» About this exercise
In the blog post about marriage below, what did the writer's grandmother conclude after hearing that the former partner was a nice person?

» Source text
Anyway, her comment to me was, "Well, were they [the former partner] a nice person?" When I admitted they were, my Grandma concluded "well, they should get married then". 

Readers, you would be proud, I did not roll my eyes.

To her mind, if the person was a nice person, that was all anyone needed.  I've mentioned this conversation to a few of my readers already.  My grandmother is very traditional and religious.  I love her, and sometimes she does think outside the box, but not about this issue.

I guess it's progress that the statement is not as simple as "Are they mormon?  Yes?  Well, then they should be able to get married then".

But I think back to everything I know, and there is so much more to marriage and relationships than simply being "nice" (or religious). 

I've known people who have loved one another but couldn't make it work. It happens. 

That's not taking things like money, cleanliness, family, kids, friends, mental illness, addiction, goals, values, etc. into account either.  Life throws quite a bit at most of us.  It's fortunate (for some of us) to just keep our heads above the waves.

To assume that all a couple needs is for one person to be "nice", well, it just doesn't work that way any more.  What if you disagree on monogamy?  Or whether or not to have kids?  What if you disagree about religion and/or raising children in particular religions?  These are difficult issues that couples wrestle with.

A friend wisely observed that perhaps we over-analyze love and relationships now, that perhaps we have too much in terms of expectations.  That may also be true.  But there are quite a few relationships where some of these conversations need to happen long before a couple decides to marry.  And people change.  It happens. 

I certainly won't pronounce anyone's relationship as "doomed to fail".  I'm pretty sure mine was/is pronounced as "doomed to fail" because I lived with my boyfriend before we got married. 

I believe people deserve every happiness.  I believe every couple can figure out what works for them, and some couples are just not meant to be.  Period.  I think believe marriage and relationships are infinitely more complicated than they seem, and I try not to make assumptions about what works and what doesn't work.

I'm not going to argue with my grandmother.  I did sit back and muse about her comment though...I completely disagree with her on it. 

Marriage in and of itself isn't the most important thing in the world.  Better a happy, well-adjusted marriage or person to my mind than a miserable one.

1 comment:

Freckle Face Girl said...

Sometimes I wish it were that easy. I guess I wish that nice equaled great partner or family man/woman or not selfish or lots of other great qualities.

» Source material
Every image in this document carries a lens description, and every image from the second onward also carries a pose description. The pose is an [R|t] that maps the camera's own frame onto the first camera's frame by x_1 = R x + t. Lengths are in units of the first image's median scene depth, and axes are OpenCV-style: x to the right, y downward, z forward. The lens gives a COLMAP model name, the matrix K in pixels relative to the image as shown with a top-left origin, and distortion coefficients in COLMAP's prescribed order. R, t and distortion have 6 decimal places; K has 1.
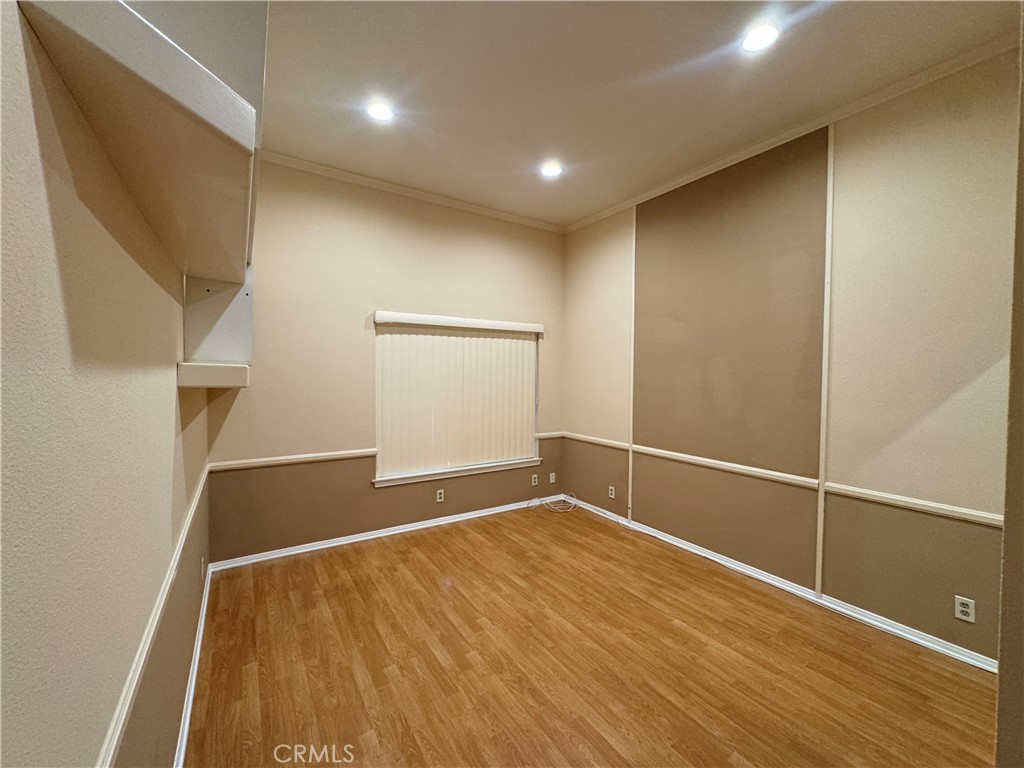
lens RADIAL K [[414.1, 0, 512.0], [0, 414.1, 384.0], [0, 0, 1]] dist [0.000275, -0.000124]
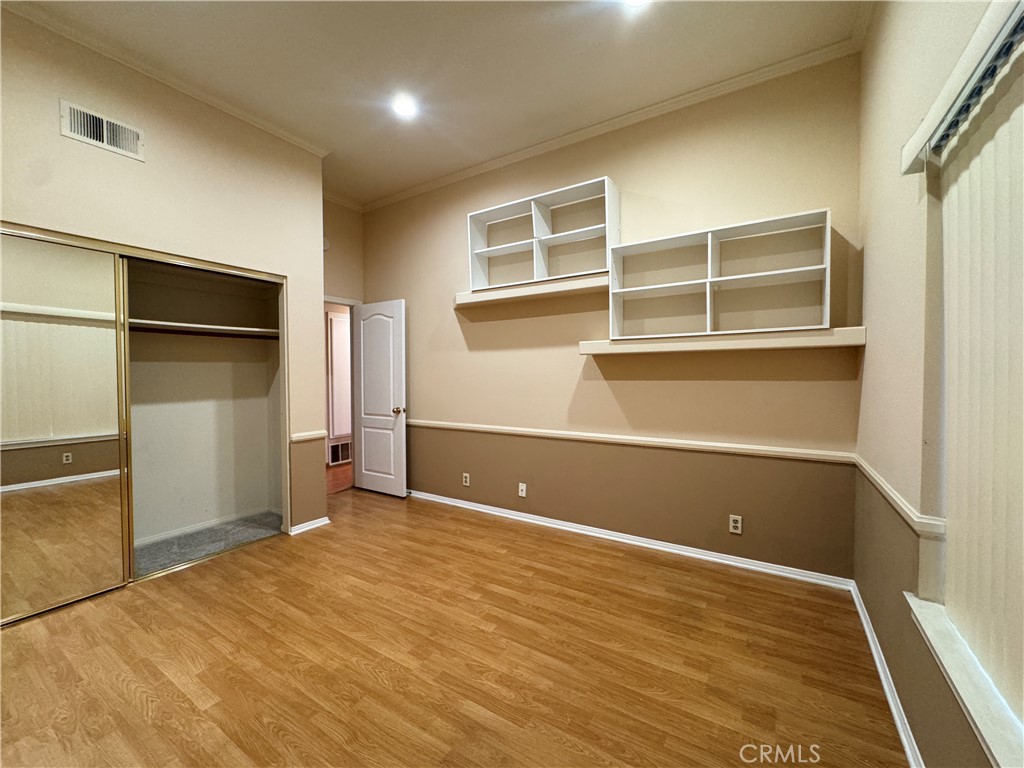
lens RADIAL K [[414.1, 0, 512.0], [0, 414.1, 384.0], [0, 0, 1]] dist [0.000275, -0.000124]
pose [[-0.911356, 0.005846, -0.411578, 0.229746], [-0.015266, 0.998731, 0.047989, 0.038649], [0.411337, 0.050018, -0.910110, 1.753827]]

» Task result
She concluded that they should get married.